Selon la Cour des Comptes, la baisse des barèmes de l’impôt sur le revenu a surtout bénéficié aux 10 % des contribuables les plus aisés. L’abaissement des seuils et les exonérations des titres de pacte d’actionnaires dans le cadre de l’ISF leur ont également profité.

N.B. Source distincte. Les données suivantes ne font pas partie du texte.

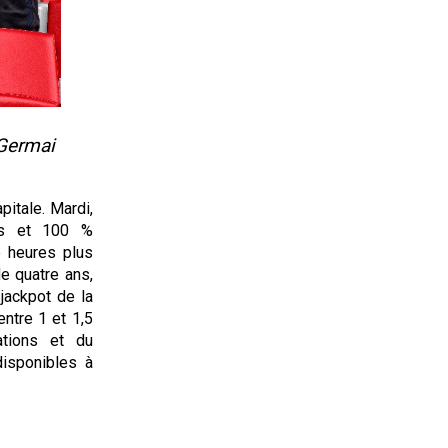
-Germai
apitale. Mardi,
mes et 100 %
e heures plus
e quatre ans,
 jackpot de la
 entre 1 et 1,5
tions et du
isponibles à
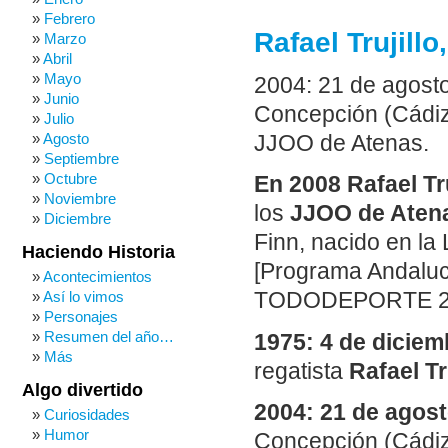
Febrero
Rafael Trujillo
Marzo
Abril
Mayo
2004: 21 de agosto.
Junio
Concepción (Cádiz)
Julio
Agosto
JJOO de Atenas.
Septiembre
Octubre
En 2008 Rafael Truj
Noviembre
los
JJOO de Aten
Diciembre
Finn, nacido en la
Haciendo Historia
[Programa Andaluces
Acontecimientos
Así lo vimos
TODODEPORTE 21/0
Personajes
Resumen del año…
1975: 4 de diciem
Más
regatista
Rafael Tru
Algo divertido
2004: 21 de agosto
Curiosidades
Humor
Concepción (Cádiz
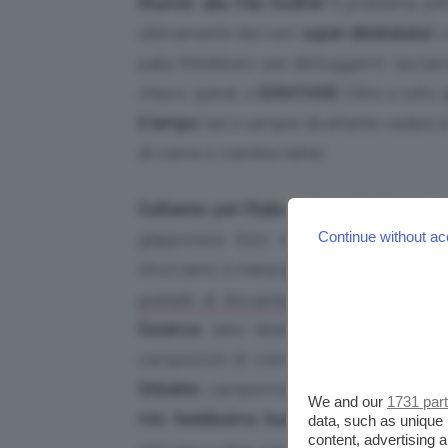
rinuncio alla mia routine!
Il problema pri
ultimamente davvero
super-disidratata!
Le
palla finirebbero per distruggermi, lasci
chiave, quindi, è
IDRATARE
! Oltre a tutto
il tempo
(ed è sempre divertente vedere l
di creme e cremine hehe).
Sull’aereo per l’Italia porterò
:
Dr Ci: Labo
Continue without ac
giapponese (loro sì che sanno come cu
struccarmi, il meraviglioso sapone
Amazin
perché amo il su
preferiti di Novembre
Essence
, siero idratante
Skin & Co Rom
campioncini di crema occhi e maschera 
Shiseido
, campioncino di crema idratante
We and our
1731 par
mio fedelissimo burrocacao
. Molti di qu
data, such as unique 
content, advertising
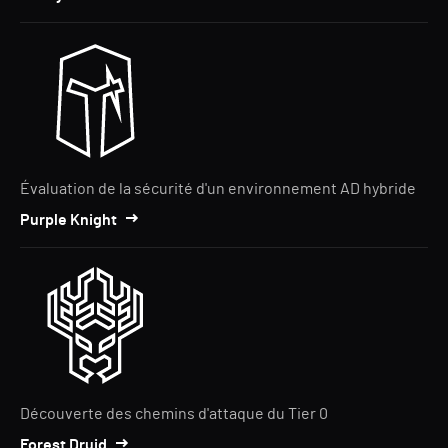
Évaluation de la sécurité d'un environnement AD hybride
Purple Knight
Découverte des chemins d'attaque du Tier 0
Forest Druid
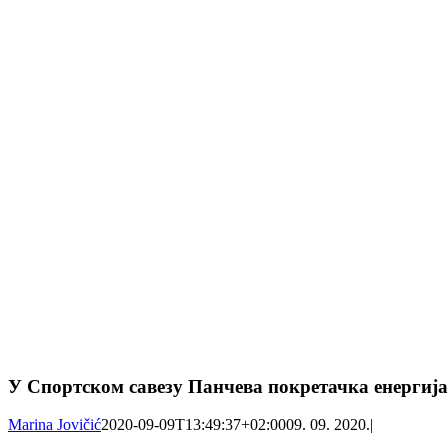
У Спортском савезу Панчева покретачка енергија
Marina Jovičić
2020-09-09T13:49:37+02:00
09. 09. 2020.
|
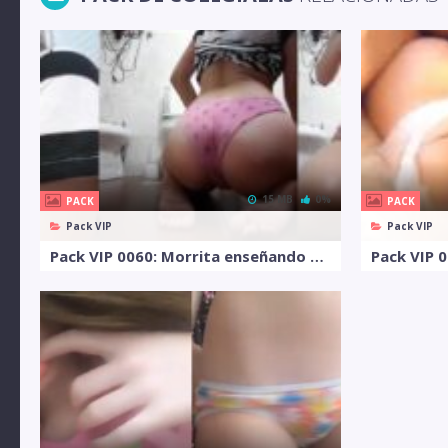
15 MB
0%
PACK
PACK
Pack VIP
Pack VIP
Pack VIP 0060: Morrita enseñando su cola para su novio
Pack VIP 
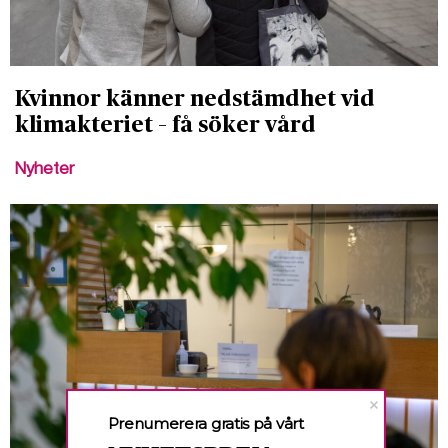
Kvinnor känner nedstämdhet vid
klimakteriet – få söker vård
Nyheter
Prenumerera gratis på vårt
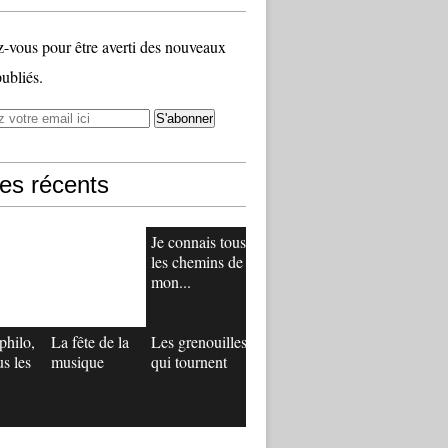
vous pour être averti des nouveaux
publiés.
les récents
Je connais tous
les chemins de
mon...
philo,
La fête de la
Les grenouilles
us les
musique
qui tournent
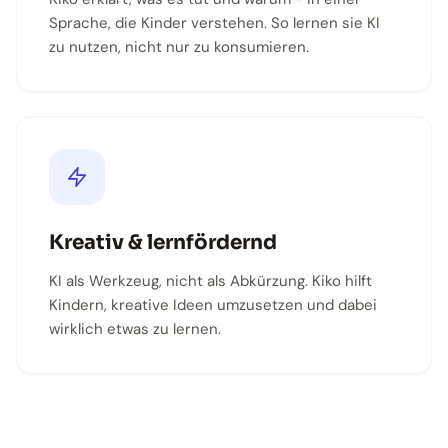
Sprache, die Kinder verstehen. So lernen sie KI
zu nutzen, nicht nur zu konsumieren.
Kreativ & lernfördernd
KI als Werkzeug, nicht als Abkürzung. Kiko hilft
Kindern, kreative Ideen umzusetzen und dabei
wirklich etwas zu lernen.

Or, selon l’observatoire des conjonctures économiques (OFCE) ceux-ci épargnent plus qu’ils ne consomment au contraire des 17 millions d’autres foyers fiscaux imposables (49 % des ménages sont exonérés).
« Les contribuables des tranches inférieures et moyennes sont les grands oubliés des dernières mesures fiscales » constate Vincent Drezet, secrétaire du Syndicat national Unifié des Impôts, ils ont subi la hausse de la CSG, (y compris les retraités), ils se sont endettés pour consommer, donc ils ont payé davantage de TVA. Enfin, les ménages ont également vu les taxes d’habitation et les taxes foncières augmenter (NDLR : 18 % entre 2002 et 2007 hors inflation) ». Sans oublier les carburants...
Cette pression fiscale ciblée sur les salariés participe à l’érosion du pouvoir d’achat. Si en plus, on ponctionne leur épargne.

« On tape dans les cagnottes des retraités et des salariés »
Bernard Plagnet, universitaire, est expert en fiscalité.

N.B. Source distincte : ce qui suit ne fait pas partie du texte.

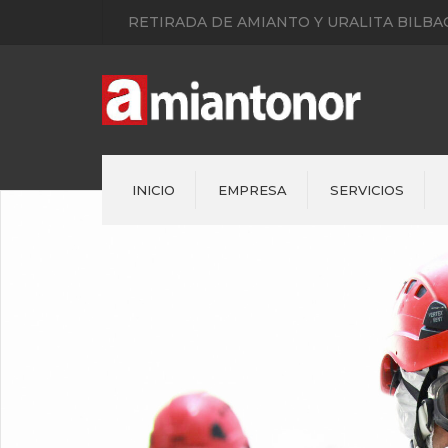
RETIRADA DE AMIANTO Y URALITA BILBAO
INICIO
EMPRESA
SERVICIOS
Bajantes de uralita
Cubiertas Amianto
Retirada de fachadas con
amianto
Asistencias Urgentes
Reparaciones Fontanería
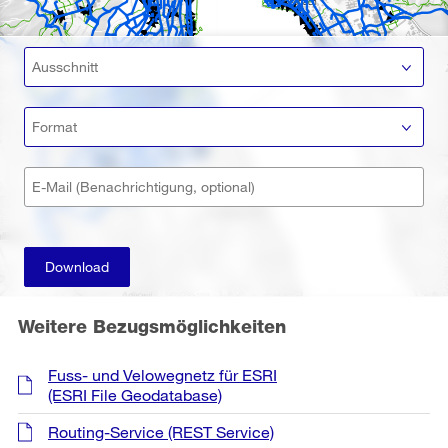
Ausschnitt
Format
E-Mail (Benachrichtigung, optional)
Download
Weitere Bezugsmöglichkeiten
Fuss- und Velowegnetz für ESRI
(ESRI File Geodatabase)
Routing-Service
(REST Service)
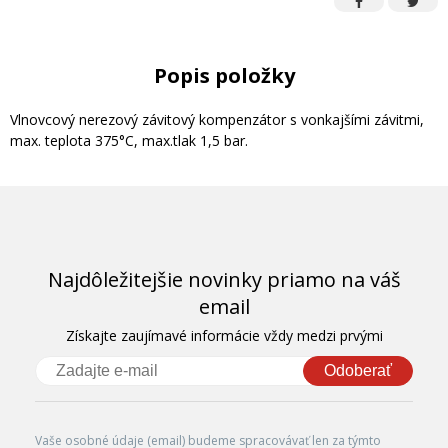
Popis položky
Vlnovcový nerezový závitový kompenzátor s vonkajšími závitmi,
max. teplota 375°C, max.tlak 1,5 bar.
Najdôležitejšie novinky priamo na váš
email
Získajte zaujímavé informácie vždy medzi prvými
Odoberať
Vaše osobné údaje (email) budeme spracovávať len za týmto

>> Qui sera touché par ces nouveaux prélèvements?
On tape sur le retraité, le salarié en fin de carrière qui place sa cagnotte en assurance-vie ou en investissement immobilier. Ces ménages ne sont pas assez fortunés pour défiscaliser leur revenu via des niches ou délocaliser leur patrimoine. Sur les 12 millions de titulaires de contrats d’assurance-vie, 80 % paient entre 2000 et 5000 € euros d’impôt sur le revenu par an.

>> Quel sera l’impact pour l’économie?
Ce prélèvement est pénalisant pour la consommation qui est non seulement un moteur de l’économie mais aussi un pourvoyeur de recettes pour l’État via la TVA. Par ricochet, les jeunes et les ménages modestes seront touchés car les propriétaires répercuteront forcément la taxe RSA sur le prix du loyer.

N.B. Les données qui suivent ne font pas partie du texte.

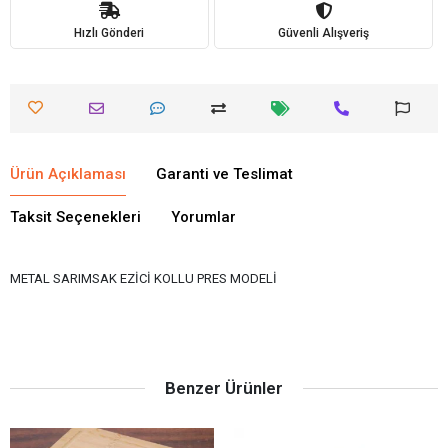
Hızlı Gönderi
Güvenli Alışveriş
Ürün Açıklaması
Garanti ve Teslimat
Taksit Seçenekleri
Yorumlar
METAL SARIMSAK EZİCİ KOLLU PRES MODELİ
Benzer Ürünler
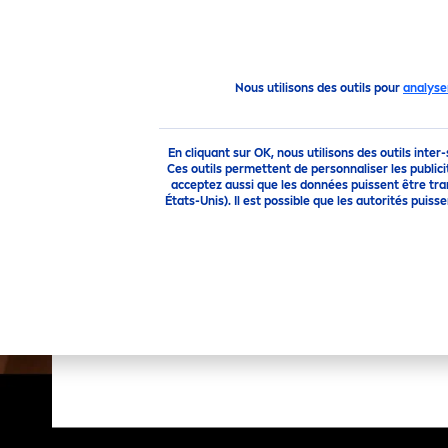
PRODUITS
CONSEILS
Produits
Homme
Visage
Soin
Nous utilisons des outils pour
analyse
En cliquant sur OK, nous utilisons des outils inter
Ces outils permettent de personnaliser les publici
acceptez aussi que les données puissent être tr
États-Unis). Il est possible que les autorités pu
FILTRES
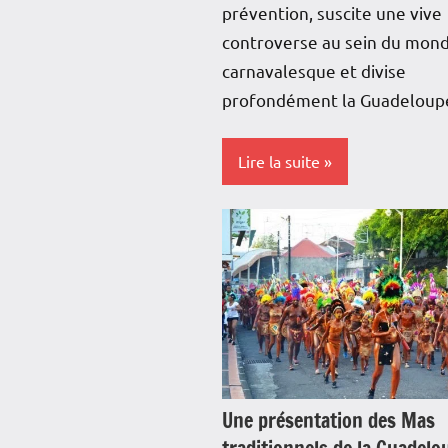
prévention, suscite une vive
controverse au sein du mon
carnavalesque et divise
profondément la Guadeloup
Lire la suite
Antilles-
Guyane
Blog
Culture
France
Guadeloupe
Une présentation des Mas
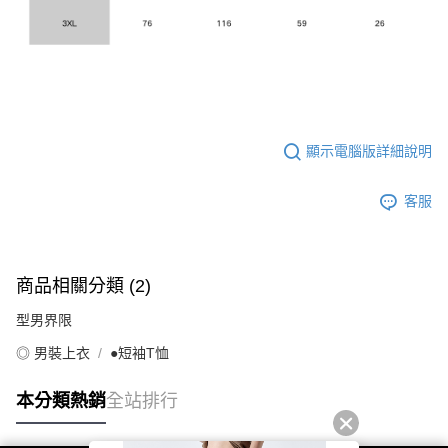
顯示電腦版詳細說明
客服
商品相關分類 (2)
型男界限
◎ 男裝上衣
●短袖T恤
本分類熱銷
全站排行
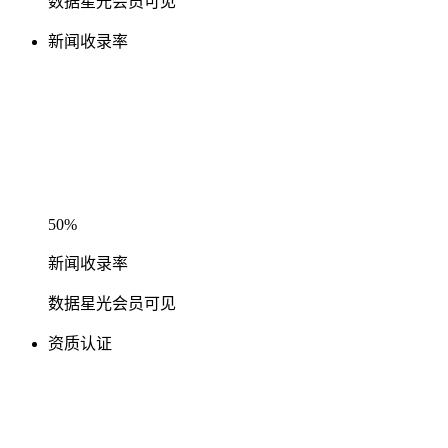
数据星光会员可见
新闻收录率
50%
新闻收录率
数据星光会员可见
资质认证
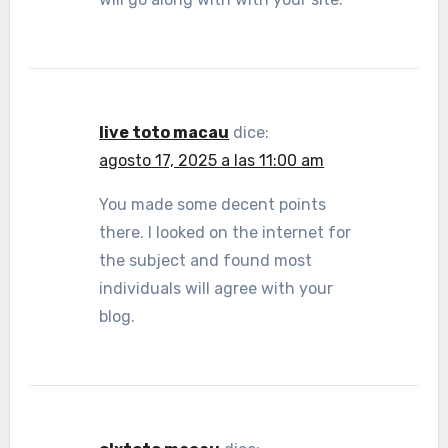
live toto macau
dice:
agosto 17, 2025 a las 11:00 am
You made some decent points
there. I looked on the internet for
the subject and found most
individuals will agree with your
blog.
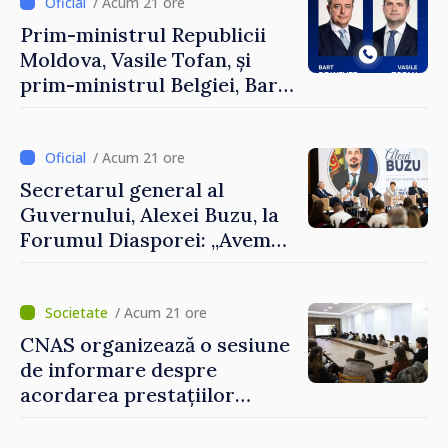
/ Acum 21 ore
Prim-ministrul Republicii
Moldova, Vasile Tofan, și
prim-ministrul Belgiei, Bart
De Wever, au discutat
despre parcursul european
al Republicii Moldova.
/ Acum 21 ore
Secretarul general al
Guvernului, Alexei Buzu, la
Forumul Diasporei: „Avem
nevoie de fiecare dintre
dumneavoastră pentru a
construi comunități mai
/ Acum 21 ore
puternice”
CNAS organizează o sesiune
de informare despre
acordarea prestațiilor
sociale și serviciile
electronice. Cetățenii,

>> Quelle aurait été la bonne solution pour payer le RSA?
On a clairement choisi la solution de facilité dans le but de faire un coup politique. La seule solution, compte tenu des déficits, c’était de financer cette mesure par des économies sur le budget de l’État avec un redéploiement courageux des moyens. Il y avait aussi la piste des niches fiscales : elles coûtent plus de 73 milliards à l’État et permettent par exemple à 100 foyers fiscaux qui gagnent plus d’un million d’euros par an de payer moins de 1000 euros d’impôt sur le revenu. Encore aurait-il fallu coordonner le RSA avec d’autres mesures comme la prime pour l’emploi jugée par le député UMP Thierry Mariani comme « une usine à gaz incompréhensible dont on ne connaît pas l’impact sur l’emploi ». Sans doute faudrait-il l’évaluer avant d’ajouter d’autres mesures.
Recueilli par P.J.

SOS Français moyen...
Un impôt sur le capital pour financer les solidarités envers les plus démunis…
Le communiste Georges Marchais en rêvait dans les années 1970. Le libéral Sarkozy l’a fait en 2008. Mais il a quand même pensé aux amis propriétaires de yacht : les 23 000 prétendants au bouclier fiscal, les « délocalisés » en Suisse et autres évadés du fisc n’apporteront pas leur obole à la nouvelle version du RMI.
En juin dernier, au titre du bouclier fiscal, l’État a déjà restitué à 13 124 contribuables la somme de 221 819 413 euros. L’équivalent du revenu annuel de 45 000 bénéficiaires des minima. Ou du financement de 10 lycées avec les profs et les surveillants qui vont dedans. Une fois de plus, la facture revient à ceux qui parviennent à se maintenir plus ou moins aisément dans la classe dite moyenne.
Après 15 ans de politiques fiscales de gauche et autant de droite, cette espèce menacée du «Français moyen plus» est sollicitée pour compenser les cadeaux fiscaux accordés à l’étage supérieur et pour abonder le puits sans fond des allocations, primes et autres minima sociaux.
À force de se superposer, ils finissent par installer des populations dans la précarité, par créer des trappes de pauvreté. À la sortie, les déficits augmentent, le pouvoir d’achat baisse. Et les mêmes paient toujours.